[linux-cifs-client] i_mutex and deadlock

Steve French (smfltc) smfltc at us.ibm.com
Fri Feb 23 16:02:16 GMT 2007


A field in i_size_write (i_size_seqcount) must be protected against 
simultaneous update otherwise we risk looping in i_size_read.

The suggestion in fs.h is to use i_mutex which seems too dangerous due 
to the possibility of deadlock.

There are 65 places in the fs directory which lock an i_mutex, and seven 
more in the mm directory.   The vfs does clearly lock file inodes in 
some paths before calling into a particular filesystem (nfs, ext3, cifs 
etc.) - in particular for fsync but probably for others that are harder 
to trace.  This seems to introduce the possibility of deadlock if a 
filesystem also uses i_mutex to protect file size updates

Documentation/filesystems/Locking describes the use of i_mutex (was 
"i_sem" previously) and indicates that it is held by the vfs on three 
additional calls on file inodes which concern me (for deadlock 
possibility), setattr, truncate and unlink.

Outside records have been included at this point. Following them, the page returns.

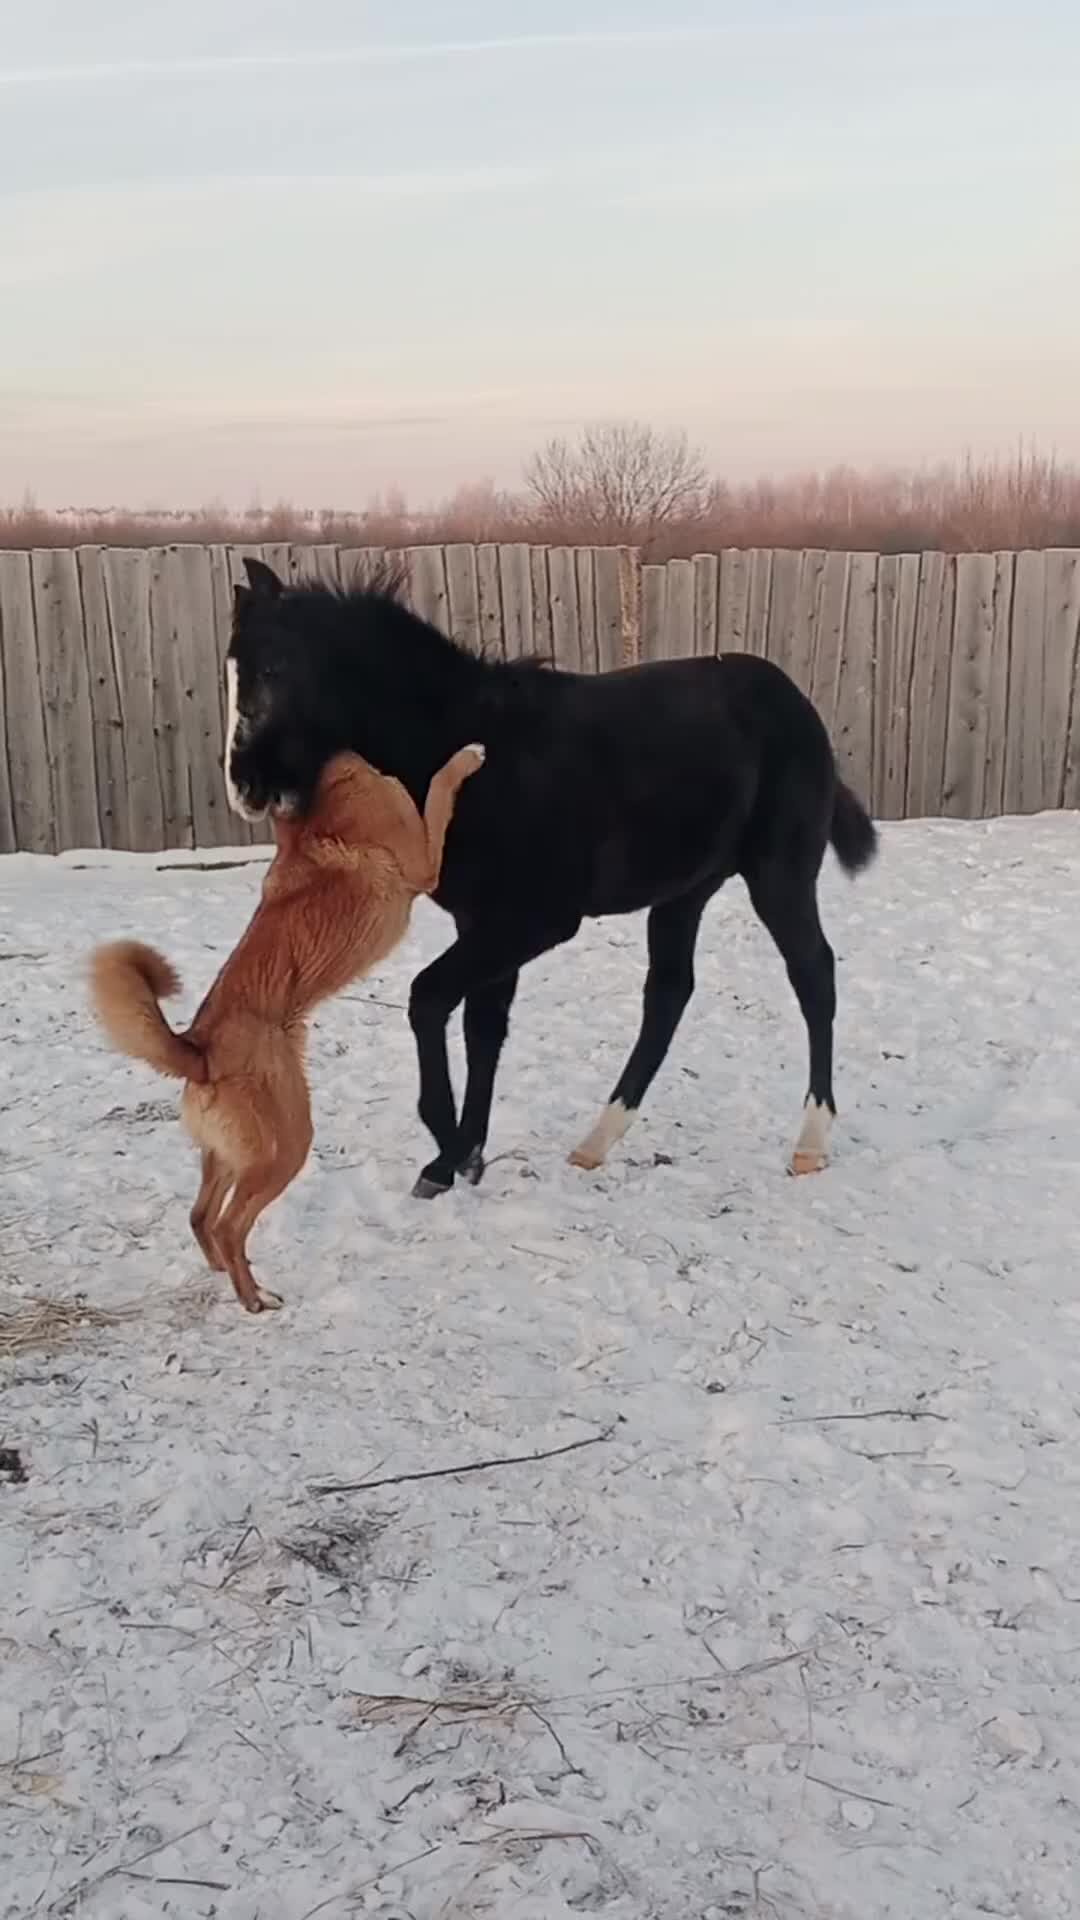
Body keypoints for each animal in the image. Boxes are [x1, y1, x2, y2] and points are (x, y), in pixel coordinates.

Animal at [88, 741, 484, 1313]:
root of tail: (200, 1051)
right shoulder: (423, 861)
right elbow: (439, 785)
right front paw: (468, 757)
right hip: (285, 1148)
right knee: (230, 1224)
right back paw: (255, 1300)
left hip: (230, 1155)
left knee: (201, 1216)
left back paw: (226, 1274)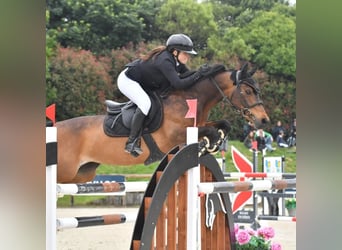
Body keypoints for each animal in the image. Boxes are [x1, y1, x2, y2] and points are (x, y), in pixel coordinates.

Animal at [55, 62, 270, 184]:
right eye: (248, 91)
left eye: (258, 91)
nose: (264, 120)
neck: (189, 98)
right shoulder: (177, 135)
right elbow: (209, 130)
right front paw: (209, 144)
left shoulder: (199, 123)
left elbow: (222, 124)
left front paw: (212, 144)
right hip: (66, 171)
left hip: (82, 173)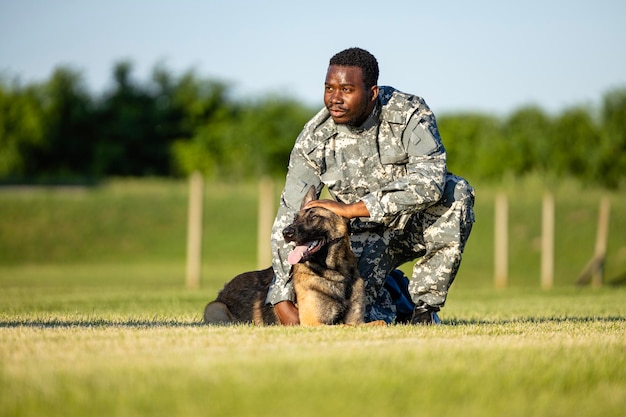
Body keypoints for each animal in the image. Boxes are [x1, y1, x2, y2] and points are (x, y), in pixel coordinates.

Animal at [202, 186, 366, 324]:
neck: (336, 273)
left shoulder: (356, 320)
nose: (286, 233)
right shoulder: (314, 323)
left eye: (314, 217)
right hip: (215, 308)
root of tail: (223, 291)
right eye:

nfs seems to limit its use of i_mutex to llseek and invalidate_mapping, 
and does not appear to grab the i_mutex (or any sem for that matter) to 
protect i_size_write
(nfs calls i_size_write in nfs_grow_file) - and for the case of 
nfs_fhget (in which they bypass i_size_write and set i_size directly) 
does not seem to grab i_mutex either.

ext3 also does not use i_mutex for this purpose (protecting 
i_size_write) - ony to protect a journalling ioctl.

I am concerned about using i_mutex to protect the cifs calls to 
i_size_write (although it seems to fix a problem reported in i_size_read 
under stress) because of the following:

1) no one else calls i_size_write AFAIK (on our file inodes)
2) we don't block inside i_size_write do we ... (so why in the world do 
they take a slow mutex instead of a fast spinlock)
3) we don't really know what happens inside fsync (the paths through the 
page cache code seem complex and we don't want to reenter writepage in 
low memory conditions and deadlock updating the file size), and there is 
some concern that the vfs takes the i_mutex in other paths on file 
inodes before entering our code and could deadlock.

Any reason, why an fs shouldn't simply use something else (a spinlock) 
other than i_mutex to protect the i_size_write call?